Apparently, just biologically, most of us are wired to immediate threats and near term survivability – eg is that sudden movement in the bush over there my lunch or am I it’s lunch?
and eg we’ll follow this herd of herbivores south and that’ll allow us to survive this winter coming.
And anything more complex thinking is for the 3% – the cave artists, the sculptors, the midwives and medicine men, etc.
And those two traits are incompatible with modern societal structures – hence the epidemic of mental health issues (boosted by the toxicity of our environment) and inability to join the dots. This is how all civilisations end, so it is quite normal in evolutionary terms.
The best we can hope for through excellent blogs like Eliot’s is an online gathering of the 3%, until collapse takes away the ability to communicate across the world.
David Benatar, a fantastic pessimistic philosopher, has written extensively on the ability of human psychology to trick itself into thinking everything is fine and will work out. The result has been a species operating like a ponzi scheme, and the problem with that is eventually a generation will need to pay the bill that is left.
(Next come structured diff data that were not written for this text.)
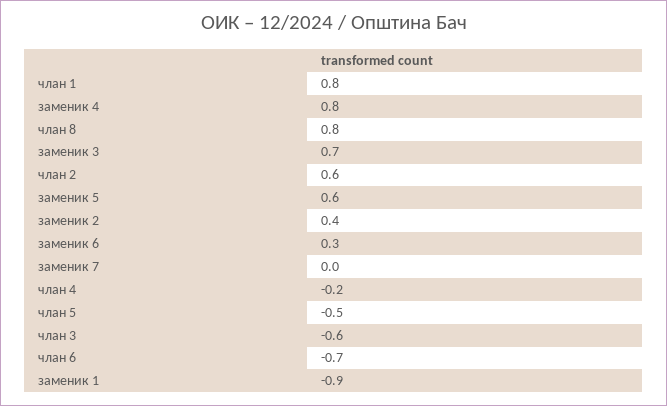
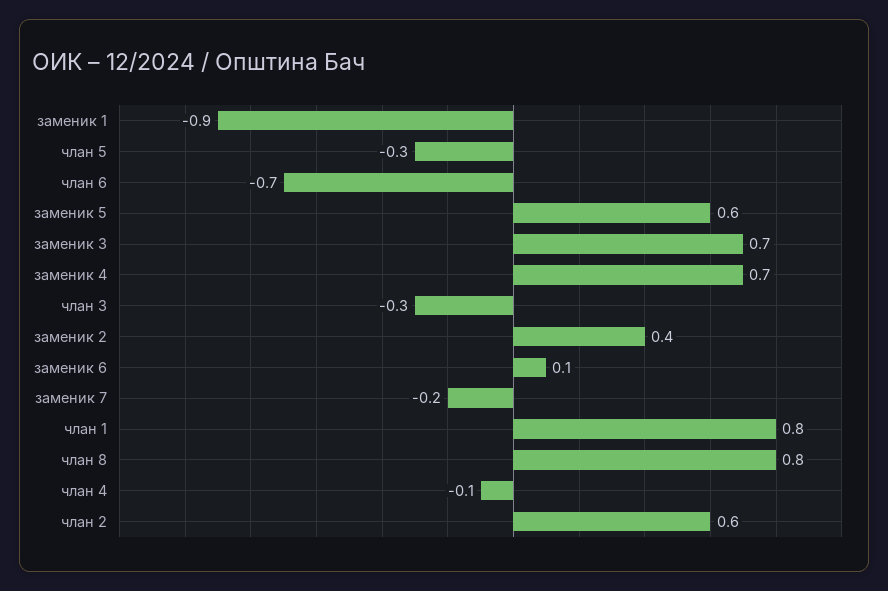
  {
    "члан 1": 0.8,
-   "заменик 4": 0.8,
+   "заменик 4": 0.7,
    "члан 8": 0.8,
    "заменик 3": 0.7,
    "члан 2": 0.6,
    "заменик 5": 0.6,
    "заменик 2": 0.4,
-   "заменик 6": 0.3,
+   "заменик 6": 0.1,
-   "заменик 7": 0,
+   "заменик 7": -0.2,
-   "члан 4": -0.2,
+   "члан 4": -0.1,
-   "члан 5": -0.5,
+   "члан 5": -0.3,
-   "члан 3": -0.6,
+   "члан 3": -0.3,
    "члан 6": -0.7,
    "заменик 1": -0.9
  }

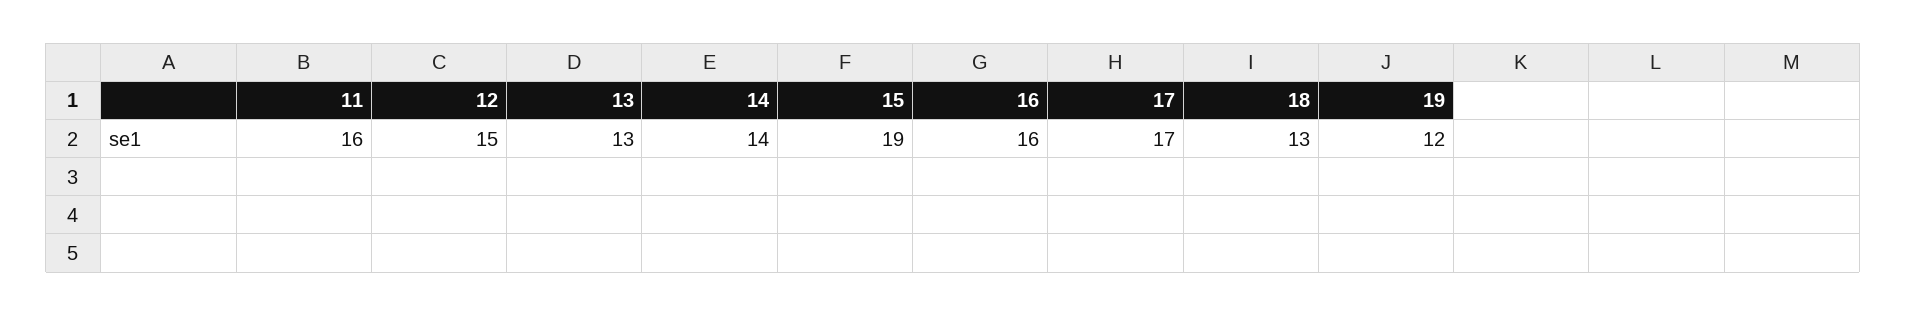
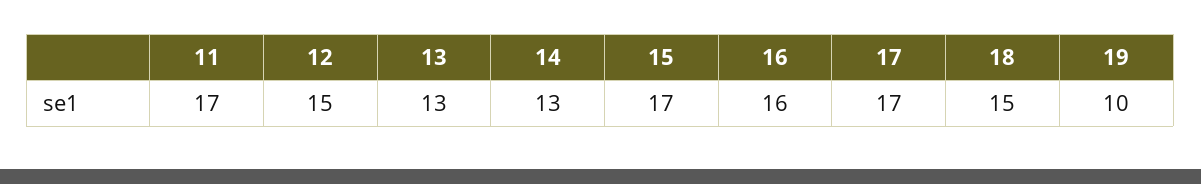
  {
-   "11": 16,
+   "11": 17,
    "12": 15,
    "13": 13,
-   "14": 14,
+   "14": 13,
-   "15": 19,
+   "15": 17,
    "16": 16,
    "17": 17,
-   "18": 13,
+   "18": 15,
-   "19": 12
+   "19": 10
  }

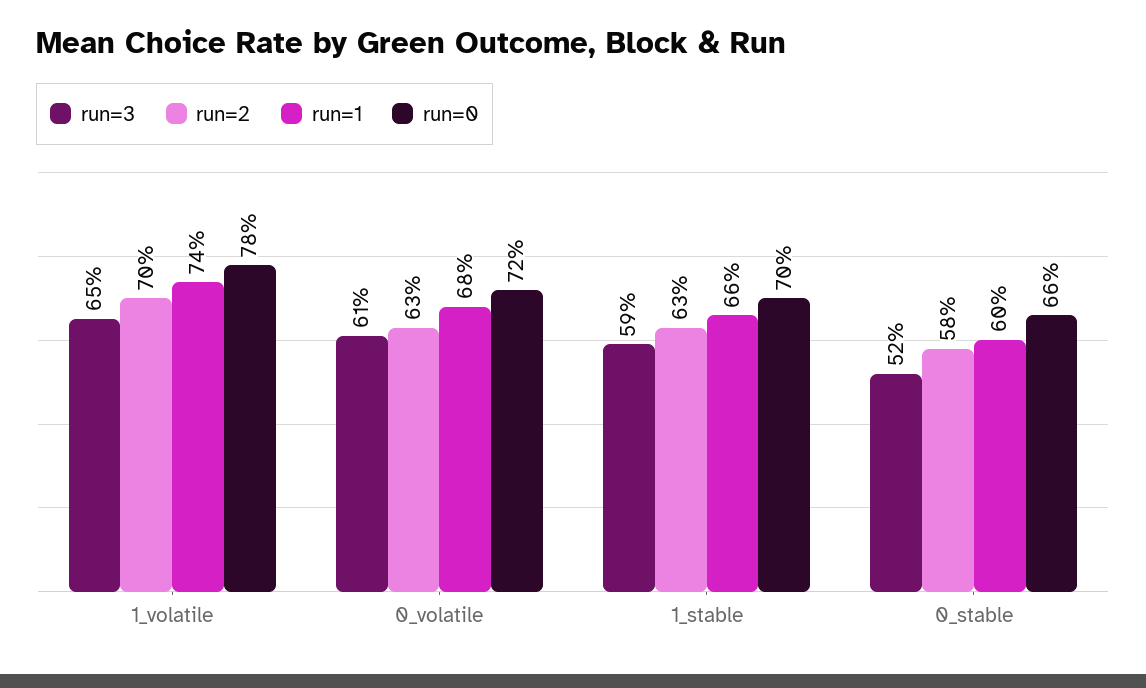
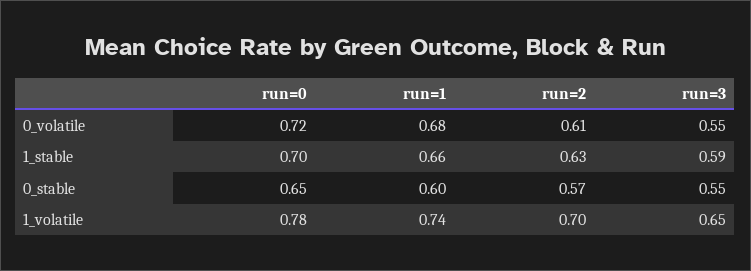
  {
    "run=3": {
      "1_volatile": 0.65,
-     "0_volatile": 0.61,
+     "0_volatile": 0.55,
      "1_stable": 0.59,
-     "0_stable": 0.52
+     "0_stable": 0.55
    },
    "run=2": {
      "1_volatile": 0.7,
-     "0_volatile": 0.63,
+     "0_volatile": 0.61,
      "1_stable": 0.63,
-     "0_stable": 0.58
+     "0_stable": 0.57
    },
    "run=1": {
      "1_volatile": 0.74,
      "0_volatile": 0.68,
      "1_stable": 0.66,
      "0_stable": 0.6
    },
    "run=0": {
      "1_volatile": 0.78,
      "0_volatile": 0.72,
      "1_stable": 0.7,
-     "0_stable": 0.66
+     "0_stable": 0.65
    }
  }

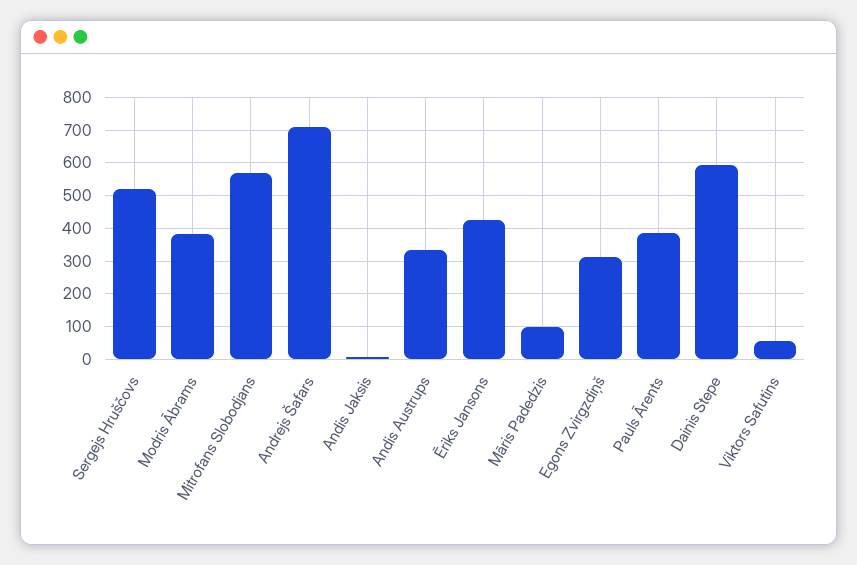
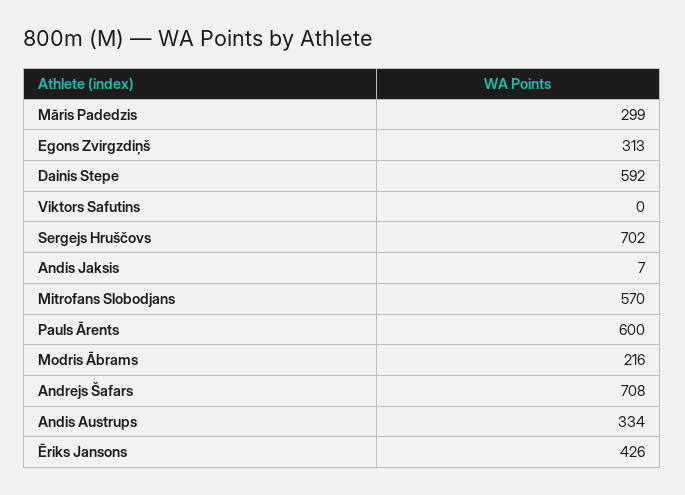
  {
-   "Sergejs Hruščovs": 520,
+   "Sergejs Hruščovs": 702,
-   "Modris Ābrams": 380,
+   "Modris Ābrams": 216,
    "Mitrofans Slobodjans": 570,
    "Andrejs Šafars": 708,
    "Andis Jaksis": 7,
    "Andis Austrups": 334,
    "Ēriks Jansons": 426,
-   "Māris Padedzis": 100,
+   "Māris Padedzis": 299,
    "Egons Zvirgzdiņš": 313,
-   "Pauls Ārents": 380,
+   "Pauls Ārents": 600,
    "Dainis Stepe": 592,
-   "Viktors Safutins": 60
+   "Viktors Safutins": 0
  }

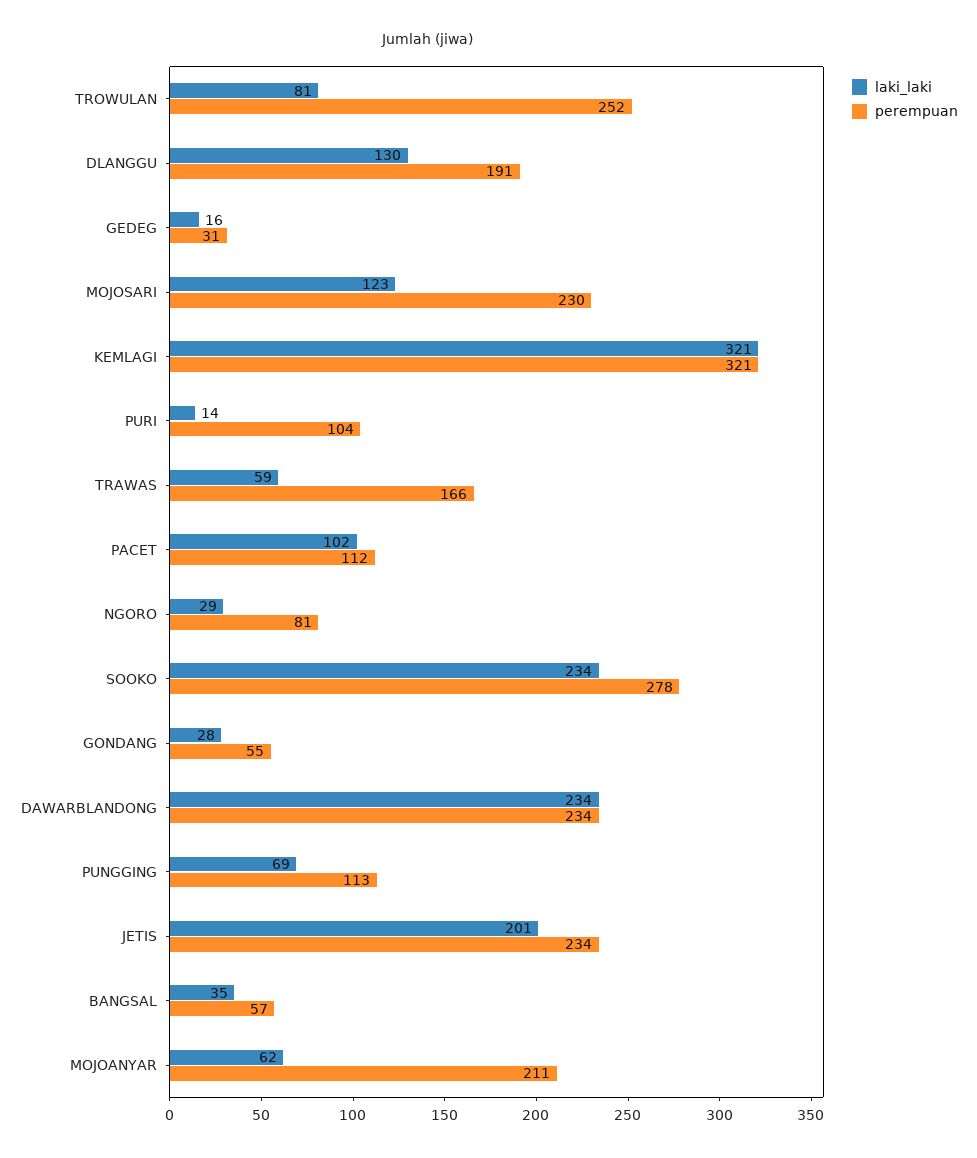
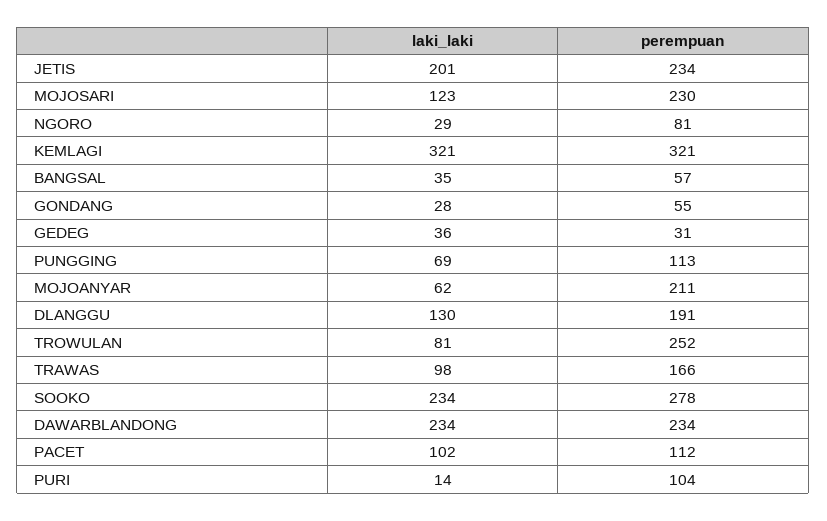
  {
    "laki_laki": {
      "TROWULAN": 81,
      "DLANGGU": 130,
-     "GEDEG": 16,
+     "GEDEG": 36,
      "MOJOSARI": 123,
      "KEMLAGI": 321,
      "PURI": 14,
-     "TRAWAS": 59,
+     "TRAWAS": 98,
      "PACET": 102,
      "NGORO": 29,
      "SOOKO": 234,
      "GONDANG": 28,
      "DAWARBLANDONG": 234,
      "PUNGGING": 69,
      "JETIS": 201,
      "BANGSAL": 35,
      "MOJOANYAR": 62
    },
    "perempuan": {
      "TROWULAN": 252,
      "DLANGGU": 191,
      "GEDEG": 31,
      "MOJOSARI": 230,
      "KEMLAGI": 321,
      "PURI": 104,
      "TRAWAS": 166,
      "PACET": 112,
      "NGORO": 81,
      "SOOKO": 278,
      "GONDANG": 55,
      "DAWARBLANDONG": 234,
      "PUNGGING": 113,
      "JETIS": 234,
      "BANGSAL": 57,
      "MOJOANYAR": 211
    }
  }

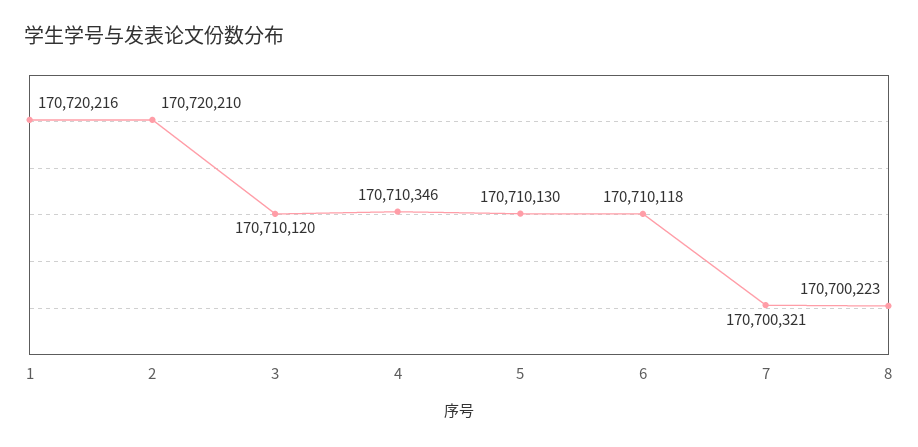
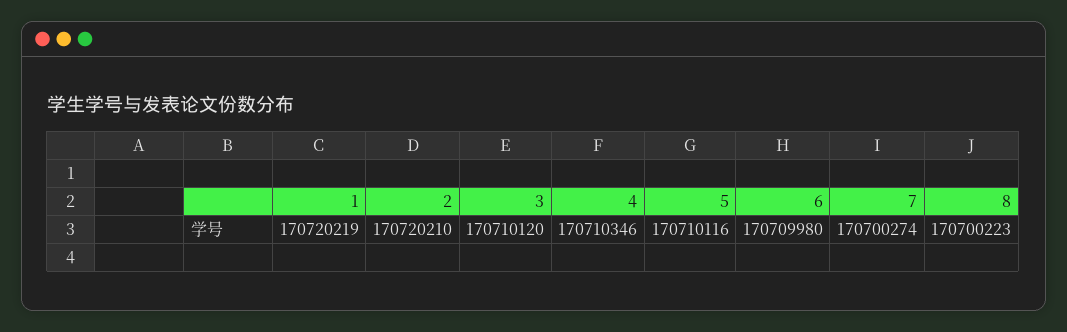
  {
-   "1": 170720216,
+   "1": 170720219,
    "2": 170720210,
    "3": 170710120,
    "4": 170710346,
-   "5": 170710130,
+   "5": 170710116,
-   "6": 170710118,
+   "6": 170709980,
-   "7": 170700321,
+   "7": 170700274,
    "8": 170700223
  }

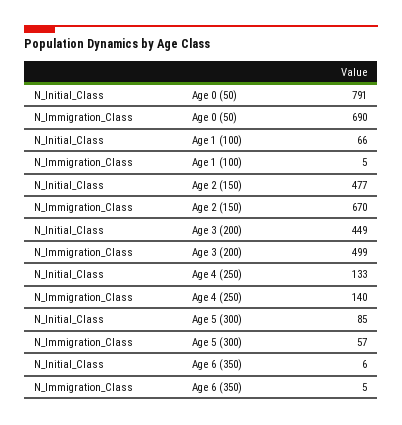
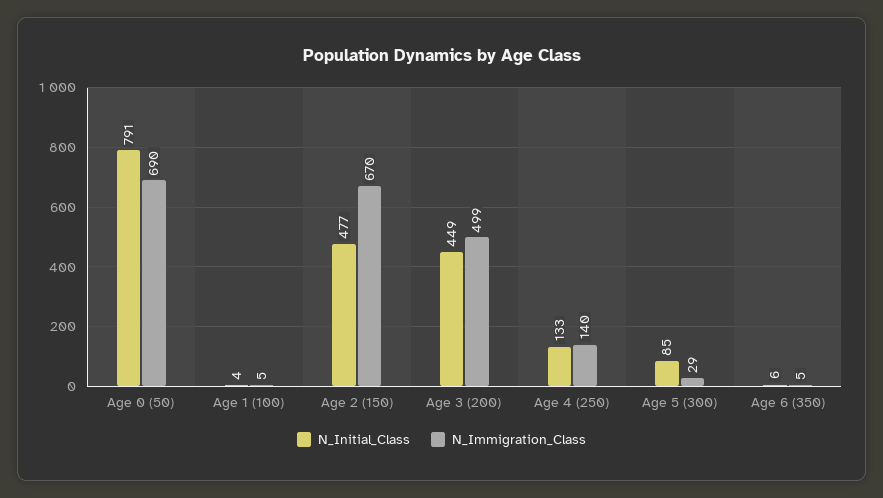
  {
    "N_Initial_Class": {
      "Age 0 (50)": 791,
-     "Age 1 (100)": 66,
+     "Age 1 (100)": 4,
      "Age 2 (150)": 477,
      "Age 3 (200)": 449,
      "Age 4 (250)": 133,
      "Age 5 (300)": 85,
      "Age 6 (350)": 6
    },
    "N_Immigration_Class": {
      "Age 0 (50)": 690,
      "Age 1 (100)": 5,
      "Age 2 (150)": 670,
      "Age 3 (200)": 499,
      "Age 4 (250)": 140,
-     "Age 5 (300)": 57,
+     "Age 5 (300)": 29,
      "Age 6 (350)": 5
    }
  }

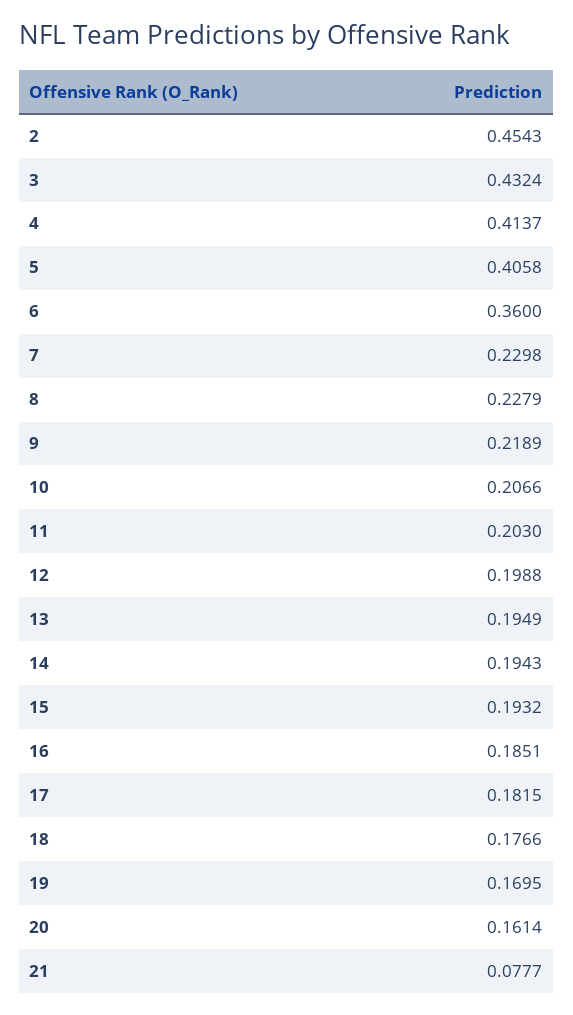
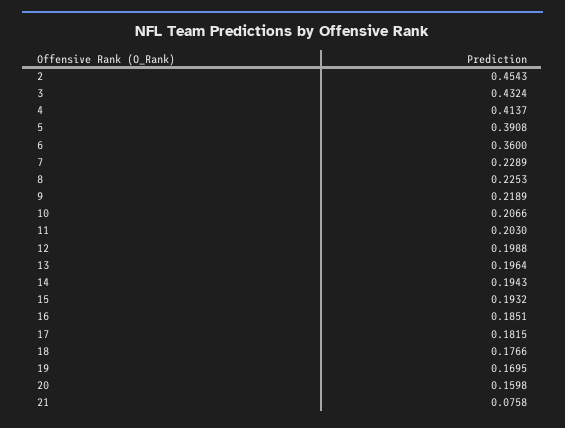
  {
    "2": 0.4543,
    "3": 0.4324,
    "4": 0.4137,
-   "5": 0.4058,
+   "5": 0.3908,
    "6": 0.36,
-   "7": 0.2298,
+   "7": 0.2289,
-   "8": 0.2279,
+   "8": 0.2253,
    "9": 0.2189,
    "10": 0.2066,
    "11": 0.203,
    "12": 0.1988,
-   "13": 0.1949,
+   "13": 0.1964,
    "14": 0.1943,
    "15": 0.1932,
    "16": 0.1851,
    "17": 0.1815,
    "18": 0.1766,
    "19": 0.1695,
-   "20": 0.1614,
+   "20": 0.1598,
-   "21": 0.0777
+   "21": 0.0758
  }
Just like the meme with the dog sipping tea and fire in the background saying “everything is fine.”
In large part we’ve been lulled into complacency through our misplaced faith in technology. While it may be dawning on the general public that things are trending in the wrong direction, there’s a deep seated belief that “we’ll figure something out, we always do.” Even the UN projections of limiting warming to 1.5 degrees Celsius depend on capturing and sequestering CO2 with technology that doesn’t exist, and likely never will at any scale that matters.